_OBJECTIVE_. Repeat the lines from the one with "phylum: Chordata" up to and including the one with "common name: Green frog", switching "common name" to "vernacular name" and leaving everything else unchanged.
━━ MATERIAL FOR THIS TASK
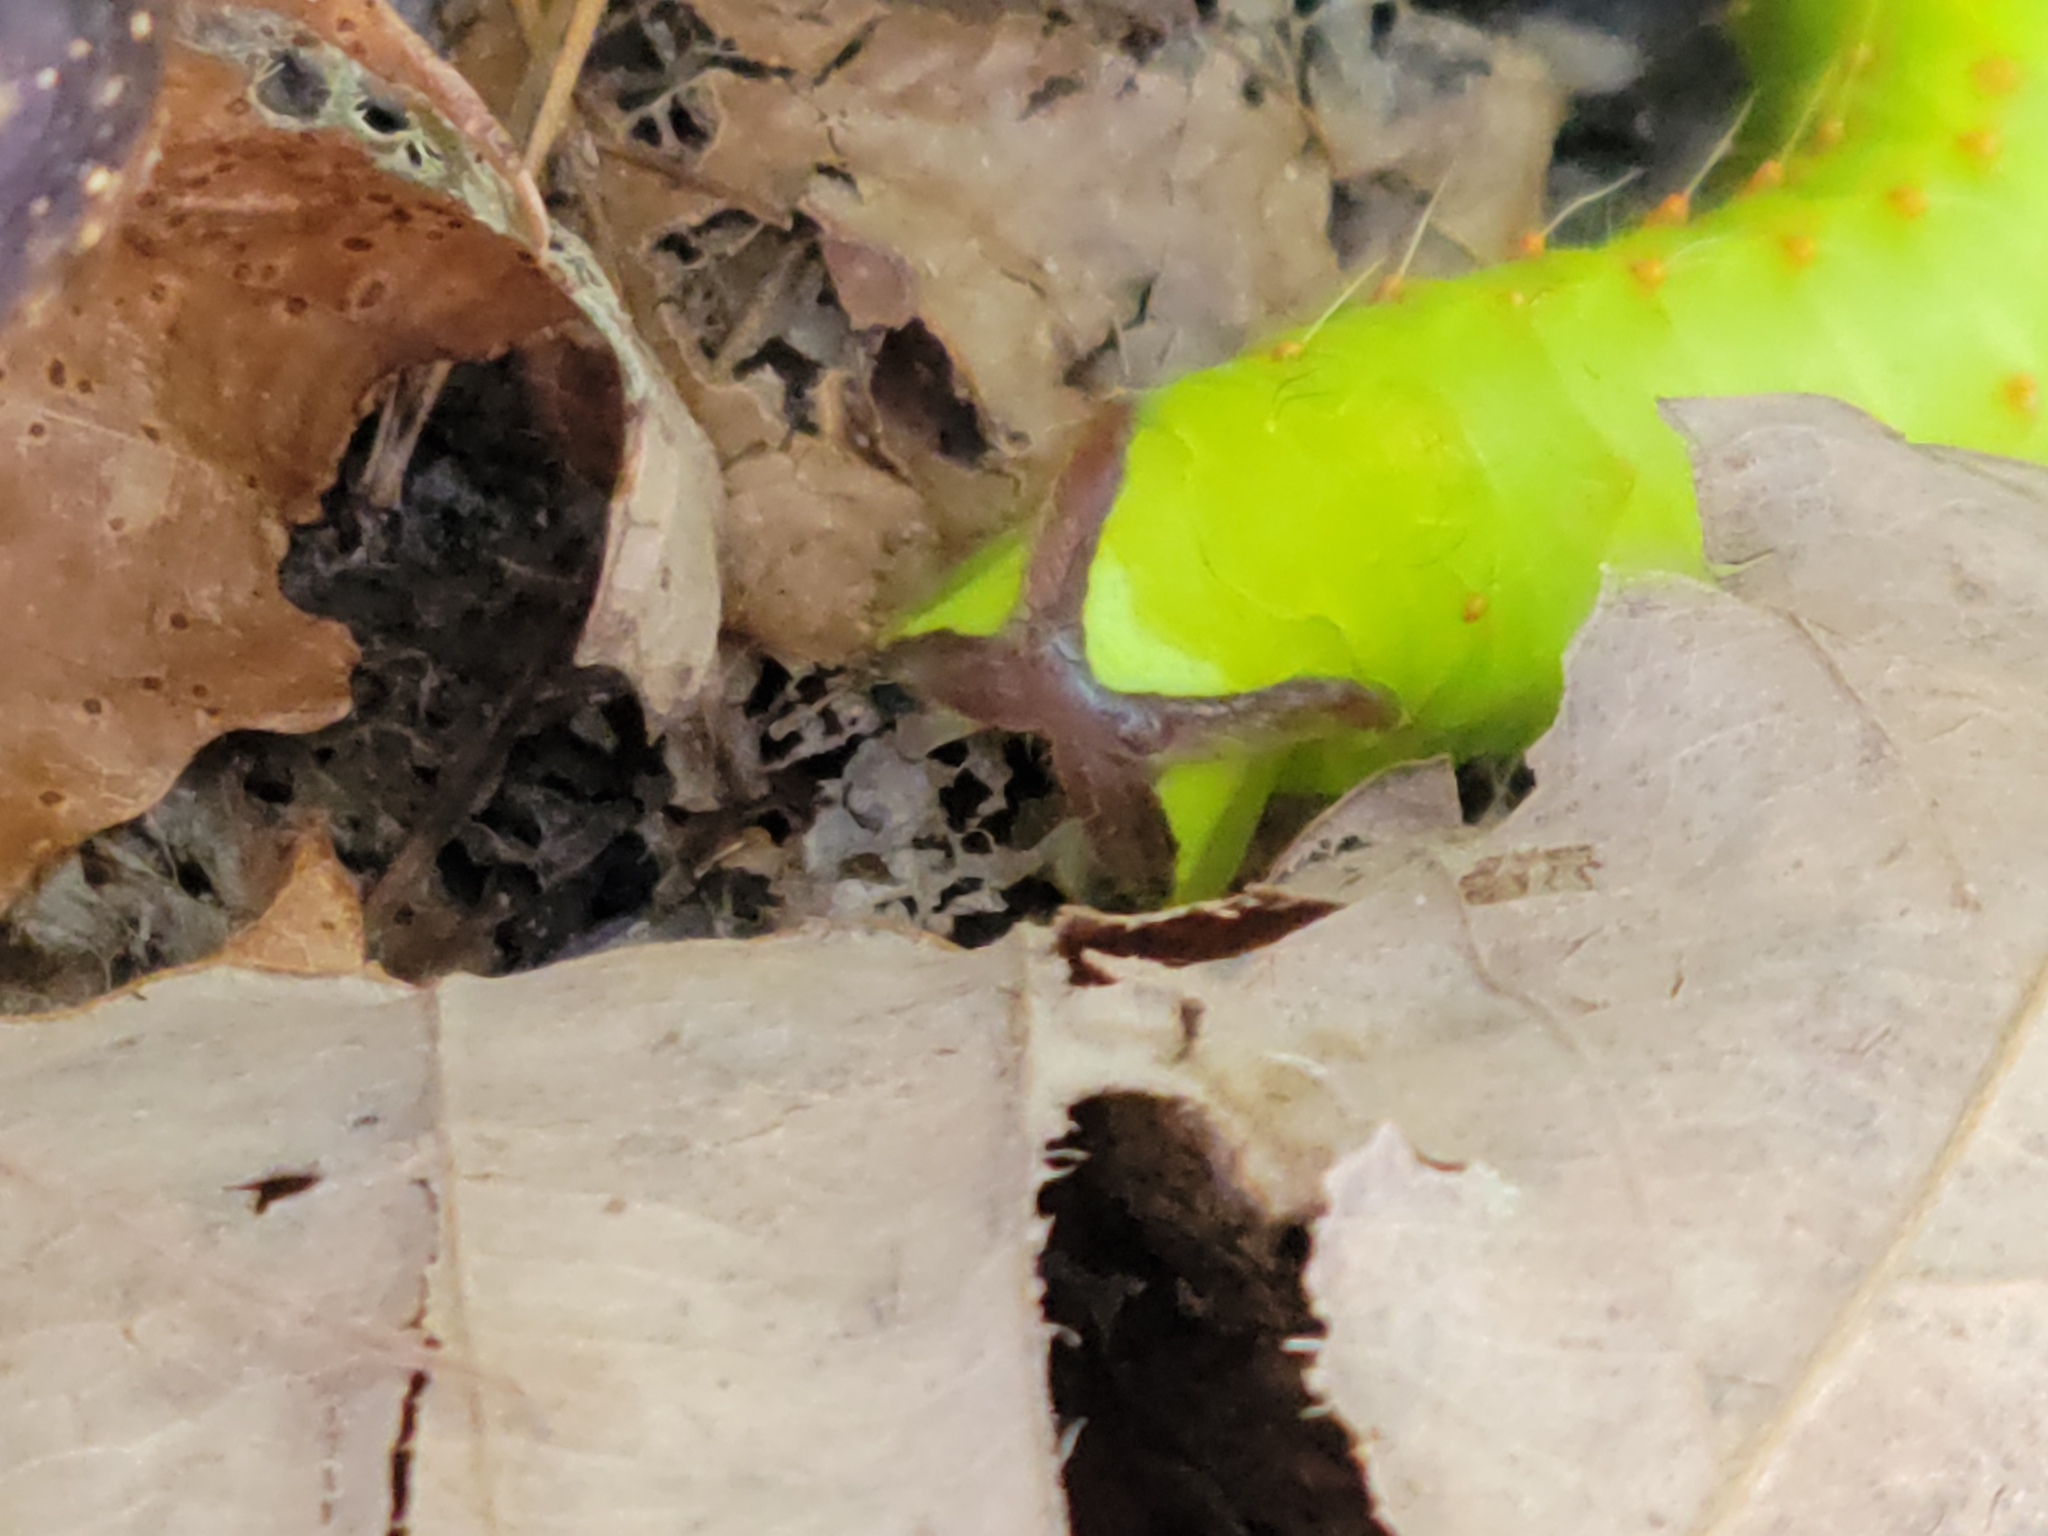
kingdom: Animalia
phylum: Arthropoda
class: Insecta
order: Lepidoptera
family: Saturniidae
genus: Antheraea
━━━━
━━ MATERIAL FOR THIS TASK
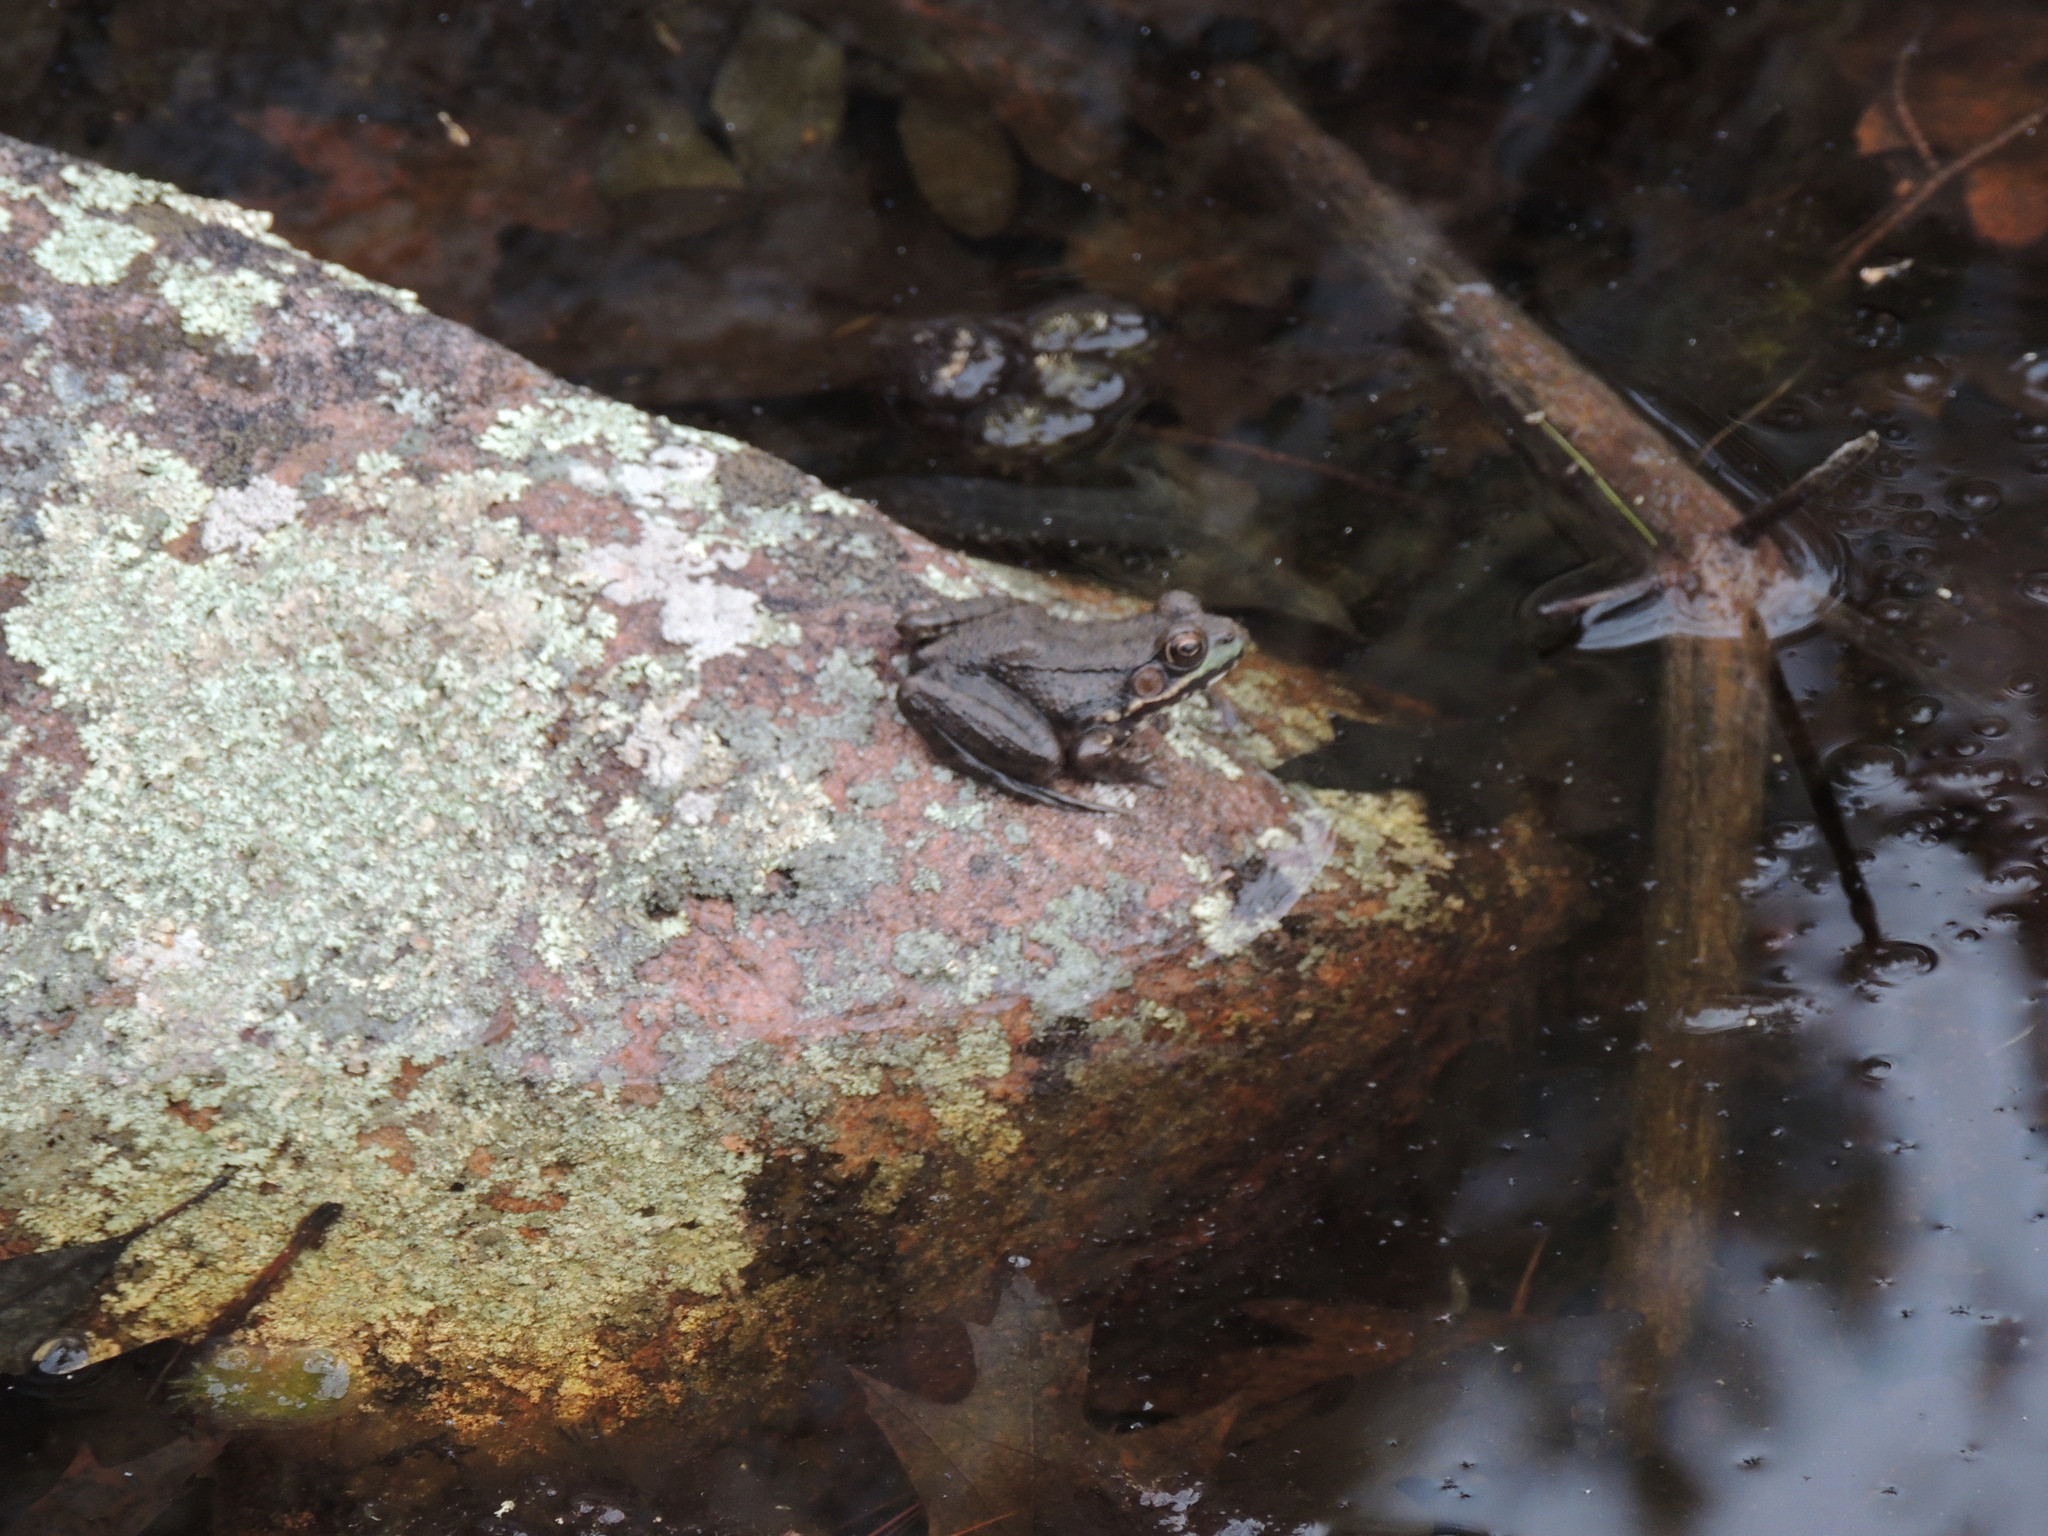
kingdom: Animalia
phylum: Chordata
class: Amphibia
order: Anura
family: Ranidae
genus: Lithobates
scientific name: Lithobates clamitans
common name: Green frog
━━━━
_SOLUTION TO THE EXERCISE_.
phylum: Chordata
class: Amphibia
order: Anura
family: Ranidae
genus: Lithobates
scientific name: Lithobates clamitans
vernacular name: Green frog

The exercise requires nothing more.